Assignment
The records below are to be transcribed exactly as they appear.

■ ■ ■ ■

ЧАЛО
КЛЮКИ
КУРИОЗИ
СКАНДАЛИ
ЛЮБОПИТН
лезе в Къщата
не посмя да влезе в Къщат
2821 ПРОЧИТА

■ ■ ■ ■

Output of the exercise
ЧАЛО
КЛЮКИ
КУРИОЗИ
СКАНДАЛИ
ЛЮБОПИТН
лезе в Къщата
не посмя да влезе в Къщат
2821 ПРОЧИТА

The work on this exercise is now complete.